- **GOAL**:
Could you arrange all of the data below as a numbered list, leaving out any blank lines?

## start DATASET ROWS

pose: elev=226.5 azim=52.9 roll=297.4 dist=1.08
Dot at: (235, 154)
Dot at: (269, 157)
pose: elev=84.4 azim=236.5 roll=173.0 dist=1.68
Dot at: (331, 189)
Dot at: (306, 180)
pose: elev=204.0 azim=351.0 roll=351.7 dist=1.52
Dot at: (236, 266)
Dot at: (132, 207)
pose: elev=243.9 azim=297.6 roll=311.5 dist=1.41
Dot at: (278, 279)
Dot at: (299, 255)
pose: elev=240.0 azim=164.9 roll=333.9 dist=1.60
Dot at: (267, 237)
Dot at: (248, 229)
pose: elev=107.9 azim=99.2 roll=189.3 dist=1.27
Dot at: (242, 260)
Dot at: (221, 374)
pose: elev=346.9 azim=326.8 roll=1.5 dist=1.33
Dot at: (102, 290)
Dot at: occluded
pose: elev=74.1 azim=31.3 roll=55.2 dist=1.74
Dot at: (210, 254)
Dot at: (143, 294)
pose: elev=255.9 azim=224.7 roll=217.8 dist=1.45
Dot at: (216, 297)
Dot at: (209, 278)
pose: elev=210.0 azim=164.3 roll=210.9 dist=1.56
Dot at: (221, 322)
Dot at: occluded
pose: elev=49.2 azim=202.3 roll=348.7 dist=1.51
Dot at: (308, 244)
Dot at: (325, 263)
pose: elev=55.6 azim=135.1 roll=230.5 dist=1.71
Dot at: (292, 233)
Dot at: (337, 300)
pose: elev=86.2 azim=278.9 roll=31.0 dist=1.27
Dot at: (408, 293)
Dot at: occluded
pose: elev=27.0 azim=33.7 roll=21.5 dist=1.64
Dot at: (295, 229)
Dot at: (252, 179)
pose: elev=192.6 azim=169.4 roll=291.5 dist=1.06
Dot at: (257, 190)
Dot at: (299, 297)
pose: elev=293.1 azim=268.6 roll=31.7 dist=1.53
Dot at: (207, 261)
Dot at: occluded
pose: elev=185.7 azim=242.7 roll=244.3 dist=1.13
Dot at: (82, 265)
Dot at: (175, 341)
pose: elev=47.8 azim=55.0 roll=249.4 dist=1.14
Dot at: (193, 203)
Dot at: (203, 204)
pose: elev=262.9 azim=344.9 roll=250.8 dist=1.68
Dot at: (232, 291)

## end DATASET ROWS

- **EXPECTED ANSWER**:
1. pose: elev=226.5 azim=52.9 roll=297.4 dist=1.08
2. Dot at: (235, 154)
3. Dot at: (269, 157)
4. pose: elev=84.4 azim=236.5 roll=173.0 dist=1.68
5. Dot at: (331, 189)
6. Dot at: (306, 180)
7. pose: elev=204.0 azim=351.0 roll=351.7 dist=1.52
8. Dot at: (236, 266)
9. Dot at: (132, 207)
10. pose: elev=243.9 azim=297.6 roll=311.5 dist=1.41
11. Dot at: (278, 279)
12. Dot at: (299, 255)
13. pose: elev=240.0 azim=164.9 roll=333.9 dist=1.60
14. Dot at: (267, 237)
15. Dot at: (248, 229)
16. pose: elev=107.9 azim=99.2 roll=189.3 dist=1.27
17. Dot at: (242, 260)
18. Dot at: (221, 374)
19. pose: elev=346.9 azim=326.8 roll=1.5 dist=1.33
20. Dot at: (102, 290)
21. Dot at: occluded
22. pose: elev=74.1 azim=31.3 roll=55.2 dist=1.74
23. Dot at: (210, 254)
24. Dot at: (143, 294)
25. pose: elev=255.9 azim=224.7 roll=217.8 dist=1.45
26. Dot at: (216, 297)
27. Dot at: (209, 278)
28. pose: elev=210.0 azim=164.3 roll=210.9 dist=1.56
29. Dot at: (221, 322)
30. Dot at: occluded
31. pose: elev=49.2 azim=202.3 roll=348.7 dist=1.51
32. Dot at: (308, 244)
33. Dot at: (325, 263)
34. pose: elev=55.6 azim=135.1 roll=230.5 dist=1.71
35. Dot at: (292, 233)
36. Dot at: (337, 300)
37. pose: elev=86.2 azim=278.9 roll=31.0 dist=1.27
38. Dot at: (408, 293)
39. Dot at: occluded
40. pose: elev=27.0 azim=33.7 roll=21.5 dist=1.64
41. Dot at: (295, 229)
42. Dot at: (252, 179)
43. pose: elev=192.6 azim=169.4 roll=291.5 dist=1.06
44. Dot at: (257, 190)
45. Dot at: (299, 297)
46. pose: elev=293.1 azim=268.6 roll=31.7 dist=1.53
47. Dot at: (207, 261)
48. Dot at: occluded
49. pose: elev=185.7 azim=242.7 roll=244.3 dist=1.13
50. Dot at: (82, 265)
51. Dot at: (175, 341)
52. pose: elev=47.8 azim=55.0 roll=249.4 dist=1.14
53. Dot at: (193, 203)
54. Dot at: (203, 204)
55. pose: elev=262.9 azim=344.9 roll=250.8 dist=1.68
56. Dot at: (232, 291)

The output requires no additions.